Every record below should be written out exactly; pictures stay out.

[Data provided — start]

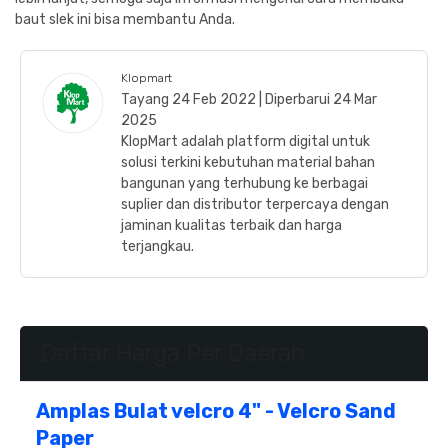
baut slek ini bisa membantu Anda.
Klopmart
Tayang 24 Feb 2022 | Diperbarui 24 Mar
2025
KlopMart adalah platform digital untuk
solusi terkini kebutuhan material bahan
bangunan yang terhubung ke berbagai
suplier dan distributor terpercaya dengan
jaminan kualitas terbaik dan harga
terjangkau.
Daftar Harga Per Daerah
Amplas Bulat velcro 4" - Velcro Sand
Paper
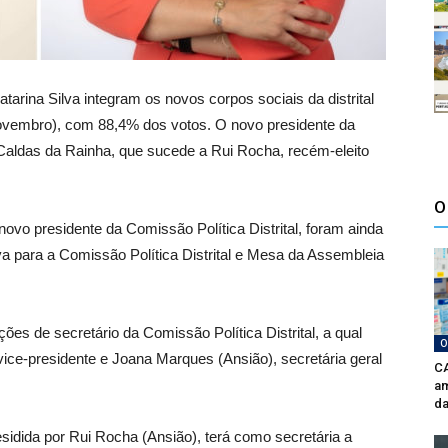
rina Silva integram os novos corpos sociais da distrital
Novembro), com 88,4% dos votos. O novo presidente da
e Caldas da Rainha, que sucede a Rui Rocha, recém-eleito
O
ovo presidente da Comissão Política Distrital, foram ainda
va para a Comissão Política Distrital e Mesa da Assembleia
s de secretário da Comissão Política Distrital, a qual
O
vice-presidente e Joana Marques (Ansião), secretária geral
CA
am
da
esidida por Rui Rocha (Ansião), terá como secretária a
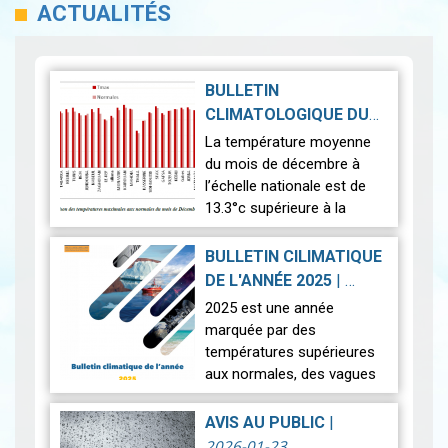
ACTUALITÉS
BULLETIN
CLIMATOLOGIQUE DU
MOIS DE DÉCEMBRE
La température moyenne
2026-01-30
2025
|
du mois de décembre à
l’échelle nationale est de
13.3°c supérieure à la
normale (12.5°c). Cela
indique un mois
BULLETIN CILIMATIQUE
relativement plus chaud
DE L'ANNÉE 2025
|
que la moyenne. L’anal…
2026-01-23
2025 est une année
Lire
marquée par des
températures supérieures
aux normales, des vagues
de chaleur et des
précipitations localement
AVIS AU PUBLIC
|
exceptionnelles avec des
2026-01-23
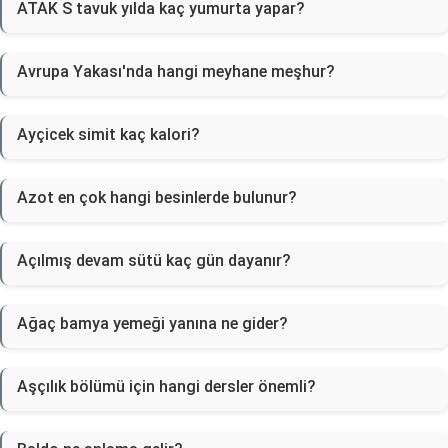
ATAK S tavuk yılda kaç yumurta yapar?
Avrupa Yakası'nda hangi meyhane meşhur?
Ayçicek simit kaç kalori?
Azot en çok hangi besinlerde bulunur?
Açılmış devam sütü kaç gün dayanır?
Ağaç bamya yemeği yanına ne gider?
Aşçılık bölümü için hangi dersler önemli?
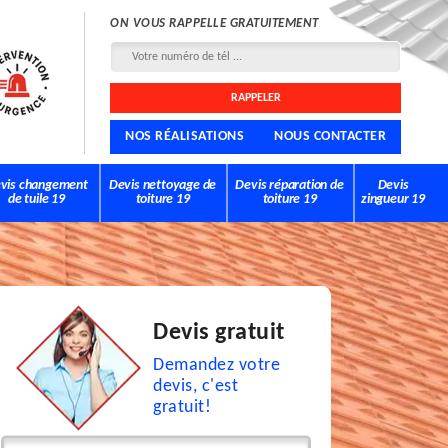
ON VOUS RAPPELLE GRATUITEMENT
NOS RÉALISATIONS
NOUS CONTACTER
vis changement
Devis nettoyage de
Devis réparation de
Devis
de tuile 19
toiture 19
toiture 19
zingueur 19
Devis gratuit
Demandez votre
devis, c'est
gratuit!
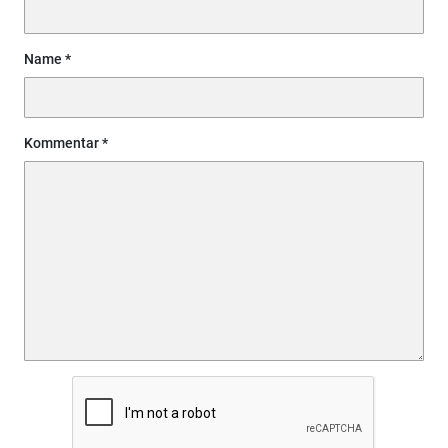
Name
Kommentar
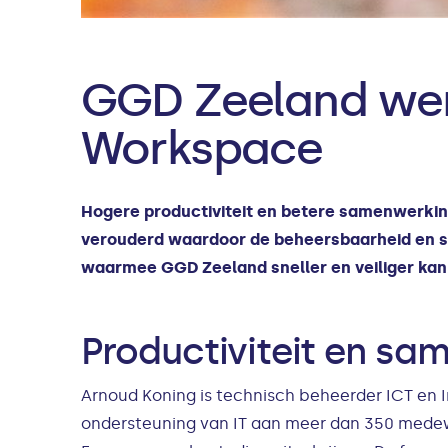
GGD Zeeland werk
Workspace
Hogere productiviteit en betere samenwerki
verouderd waardoor de beheersbaarheid en s
waarmee GGD Zeeland sneller en veiliger kan 
Productiviteit en sa
Arnoud Koning is technisch beheerder ICT en In
ondersteuning van IT aan meer dan 350 medew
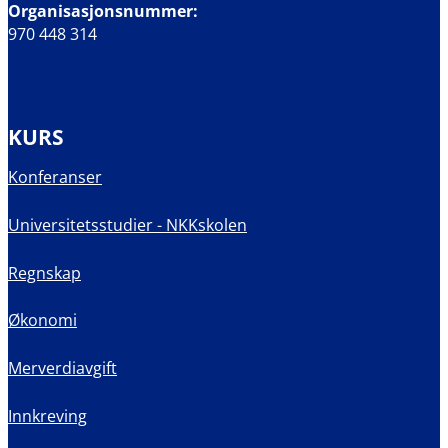
Organisasjonsnummer:
970 448 314
KURS
Konferanser
Universitetsstudier - NKKskolen
Regnskap
Økonomi
Merverdiavgift
Innkreving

[Data provided — finish]

Expected output:
baut slek ini bisa membantu Anda.
Klopmart
Tayang 24 Feb 2022 | Diperbarui 24 Mar
2025
KlopMart adalah platform digital untuk
solusi terkini kebutuhan material bahan
bangunan yang terhubung ke berbagai
suplier dan distributor terpercaya dengan
jaminan kualitas terbaik dan harga
terjangkau.
Daftar Harga Per Daerah
Amplas Bulat velcro 4" - Velcro Sand
Paper
rina Silva integram os novos corpos sociais da distrital
Novembro), com 88,4% dos votos. O novo presidente da
e Caldas da Rainha, que sucede a Rui Rocha, recém-eleito
O
ovo presidente da Comissão Política Distrital, foram ainda
va para a Comissão Política Distrital e Mesa da Assembleia
s de secretário da Comissão Política Distrital, a qual
O
vice-presidente e Joana Marques (Ansião), secretária geral
CA
am
da
esidida por Rui Rocha (Ansião), terá como secretária a
ACTUALITÉS
BULLETIN
CLIMATOLOGIQUE DU
MOIS DE DÉCEMBRE
La température moyenne
2026-01-30
2025
|
du mois de décembre à
l’échelle nationale est de
13.3°c supérieure à la
normale (12.5°c). Cela
indique un mois
BULLETIN CILIMATIQUE
relativement plus chaud
DE L'ANNÉE 2025
|
que la moyenne. L’anal…
2026-01-23
2025 est une année
Lire
marquée par des
températures supérieures
aux normales, des vagues
de chaleur et des
précipitations localement
AVIS AU PUBLIC
|
exceptionnelles avec des
2026-01-23
ATAK S tavuk yılda kaç yumurta yapar?
Avrupa Yakası'nda hangi meyhane meşhur?
Ayçicek simit kaç kalori?
Azot en çok hangi besinlerde bulunur?
Açılmış devam sütü kaç gün dayanır?
Ağaç bamya yemeği yanına ne gider?
Aşçılık bölümü için hangi dersler önemli?
ON VOUS RAPPELLE GRATUITEMENT
NOS RÉALISATIONS
NOUS CONTACTER
vis changement
Devis nettoyage de
Devis réparation de
Devis
de tuile 19
toiture 19
toiture 19
zingueur 19
Devis gratuit
Demandez votre
devis, c'est
gratuit!
Name
Kommentar
GGD Zeeland werk
Workspace
Hogere productiviteit en betere samenwerki
verouderd waardoor de beheersbaarheid en s
waarmee GGD Zeeland sneller en veiliger kan 
Productiviteit en sa
Arnoud Koning is technisch beheerder ICT en In
ondersteuning van IT aan meer dan 350 medew
Organisasjonsnummer:
970 448 314
KURS
Konferanser
Universitetsstudier - NKKskolen
Regnskap
Økonomi
Merverdiavgift
Innkreving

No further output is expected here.